Presentation #2: Metaphors of Aging with HIV

Rosanne Beuthin and Laurene Sheilds

The second presentation in the symposium focuses on metaphors embedded in the stories of older adults living with HIV, and how metaphors help illuminate often hidden meaning. The success of antiretroviral treatment has enabled persons with HIV to survive to age 50 and beyond. By 2015 approximately half of adults with HIV in the USA will be 50 and older. While HIV may be more manageable with medications, to age with HIV is not without challenges and the implications of this extended life expectancy are only beginning to be fully understood. For this reason, the graying of HIV is considered a new crisis. Metaphors have a powerful influence on how an individual tells of and lives their illness. They have the ability to shape, constrain, expose, liberate, or illuminate how one actually experiences the disease itself and their own person. Narrative inquiry was used to examine metaphors within the stories of five older adults living with HIV for at least 10 years.
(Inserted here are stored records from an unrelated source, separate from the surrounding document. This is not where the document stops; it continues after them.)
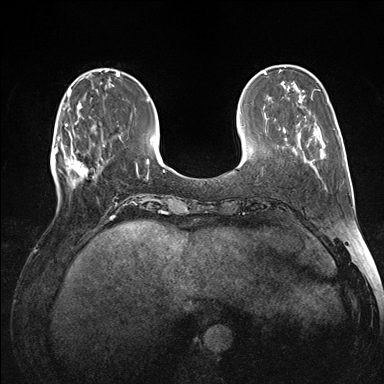
Breast MRI (dynamic contrast-enhanced), one axial slice; slice 41 of 176 in the series (ordered by position); dynamic contrast-enhanced series, time point 2 of 7 at this slice position (early post-contrast); 1.5 T; TE 1.5 ms, TR 4.1 ms; 1.1 mm slice thickness; 384 × 384 image matrix, field of view 320 × 320 mm. Female patient.
Annotated regions visible in this slice (semi-automatic segmentation, software-assisted and operator-edited):
- enhancing-tissue mask used for the functional tumour volume (all voxels passing the contrast-enhancement thresholds inside the analysis volume; usually the tumour): box from (x=60, y=122) to (x=105, y=187) px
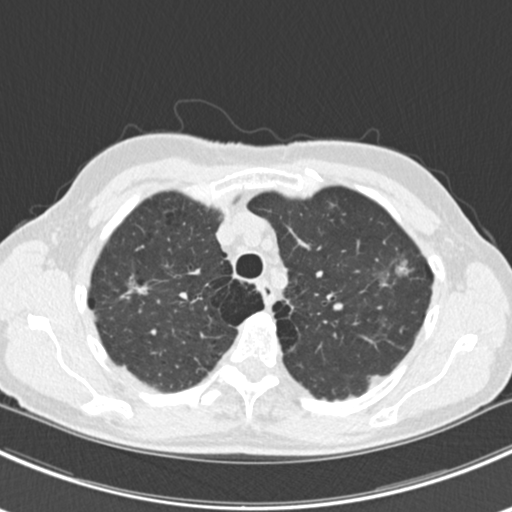
Chest CT (low-dose screening protocol), one axial image. Baseline annual screen. Lung window (W 1500 / L -600 HU). 2 mm slice thickness. Standard (soft-tissue) reconstruction kernel (B30f). Slice 44 of 224 in the series. 512 × 512 image matrix, field of view 310 × 310 mm. Female, age 63 years at enrolment. Current smoker at enrolment.
• Expert reader's lesion annotation, box from (x=364, y=240) to (x=433, y=310) px.
• The screening reader recorded 10 non-calcified nodules or masses ≥4 mm on this exam (right lower lobe, right lower lobe, left lower lobe, left lower lobe, right middle lobe, right lower lobe, left lower lobe, left upper lobe, right upper lobe, left upper lobe); which of them this box marks is not recorded.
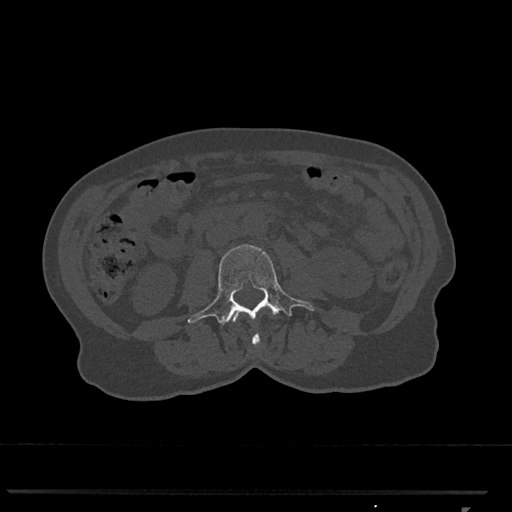
CT including the spine, one axial slice; bone window (W 1800 / L 400 HU); 0.5 mm slice thickness; 512 × 512 image matrix, field of view 380 × 380 mm. Patient: female, 62 years. From the clinical record (not read from this slice): primary cancer: renal.
Structures marked on this image (semi-automatic segmentation, software-assisted and operator-edited):
- L2 vertebra: box from (x=233, y=312) to (x=260, y=347) px
- L3 vertebra: (x=187, y=244)–(x=315, y=325)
This presentation will offer a balance between description and interpretation, and highlight a Abstract, Symposium 576 shift in metaphors of aging within this population over the past three decades. Often it is the case that health care providers do not listen for, hear, or understand metaphors as a means to support wellness, yet an increased understanding of the role of metaphors used by adults aging with HIV can generate insights inspire and improve care.
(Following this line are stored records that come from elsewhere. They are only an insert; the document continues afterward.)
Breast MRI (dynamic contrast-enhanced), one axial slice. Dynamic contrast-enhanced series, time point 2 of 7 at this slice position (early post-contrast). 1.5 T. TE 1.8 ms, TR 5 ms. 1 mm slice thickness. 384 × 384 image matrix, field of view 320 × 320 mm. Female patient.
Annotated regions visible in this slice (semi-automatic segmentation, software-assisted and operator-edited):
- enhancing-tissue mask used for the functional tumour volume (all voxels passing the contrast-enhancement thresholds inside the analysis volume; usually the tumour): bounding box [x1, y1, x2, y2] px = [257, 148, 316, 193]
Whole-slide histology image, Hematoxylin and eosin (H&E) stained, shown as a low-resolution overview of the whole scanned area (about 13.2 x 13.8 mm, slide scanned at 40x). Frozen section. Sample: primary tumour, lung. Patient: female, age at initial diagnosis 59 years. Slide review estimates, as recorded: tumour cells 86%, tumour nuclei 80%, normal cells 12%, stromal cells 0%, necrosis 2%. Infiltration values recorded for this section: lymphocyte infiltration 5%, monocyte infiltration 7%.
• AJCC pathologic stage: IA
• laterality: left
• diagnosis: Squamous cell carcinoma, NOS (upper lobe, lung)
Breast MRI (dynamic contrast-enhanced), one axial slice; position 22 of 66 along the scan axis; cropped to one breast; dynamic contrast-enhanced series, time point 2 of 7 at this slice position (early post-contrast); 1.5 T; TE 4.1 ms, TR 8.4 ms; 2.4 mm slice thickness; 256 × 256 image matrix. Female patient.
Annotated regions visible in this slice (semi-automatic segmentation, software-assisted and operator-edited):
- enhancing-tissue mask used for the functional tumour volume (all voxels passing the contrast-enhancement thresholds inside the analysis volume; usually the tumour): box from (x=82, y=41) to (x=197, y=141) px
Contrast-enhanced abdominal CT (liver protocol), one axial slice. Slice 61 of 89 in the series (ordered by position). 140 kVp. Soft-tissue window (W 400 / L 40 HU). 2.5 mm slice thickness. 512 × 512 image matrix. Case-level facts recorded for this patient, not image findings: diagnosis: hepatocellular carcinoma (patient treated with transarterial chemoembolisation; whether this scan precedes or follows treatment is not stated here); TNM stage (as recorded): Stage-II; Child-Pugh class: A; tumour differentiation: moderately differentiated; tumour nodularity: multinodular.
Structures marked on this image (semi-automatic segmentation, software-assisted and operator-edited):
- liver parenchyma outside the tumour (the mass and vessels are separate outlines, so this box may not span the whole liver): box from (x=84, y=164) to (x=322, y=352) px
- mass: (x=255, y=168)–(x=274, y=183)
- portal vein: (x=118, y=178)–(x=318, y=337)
Presentaion #3: Knowledge Translation in Action: The Space Between Analysis and Dissemination

Laurene Sheilds, Anne Bruce and  Rosanne Beuthin

The final presentation in the symposium will explore the tensions between qualitative analysis and knowledge dissemination through examining a range of knowledge translation (KT) resources. Data analysis and dissemination of findings are often described as distinct or sequential processes, however, our narrative research team has used the knowledge translation process to further our analytic skills and to explore how knowledge translation also illuminates the stories we tell. Based on narrative interviews with 32 participants conducted over a three-year period, including representational symbols of illness, findings from the project will presented through sharing a range of KT strategies. These innovative resources include web-based approaches (vignettes with participant voice overs), community brochures using aesthetically pleasing images and narrative quotations, and symbolic images with poetic renderings. The contribution of creative and innovative arts and web-based strategies will be discussed in relation to the analytic process of narrative research. While evaluation research on the impact of these arts-based strategies is needed, these strategies have benefits in guiding and focusing the process of analysis itself as well as in offering accessible and evocative platforms for nursing research.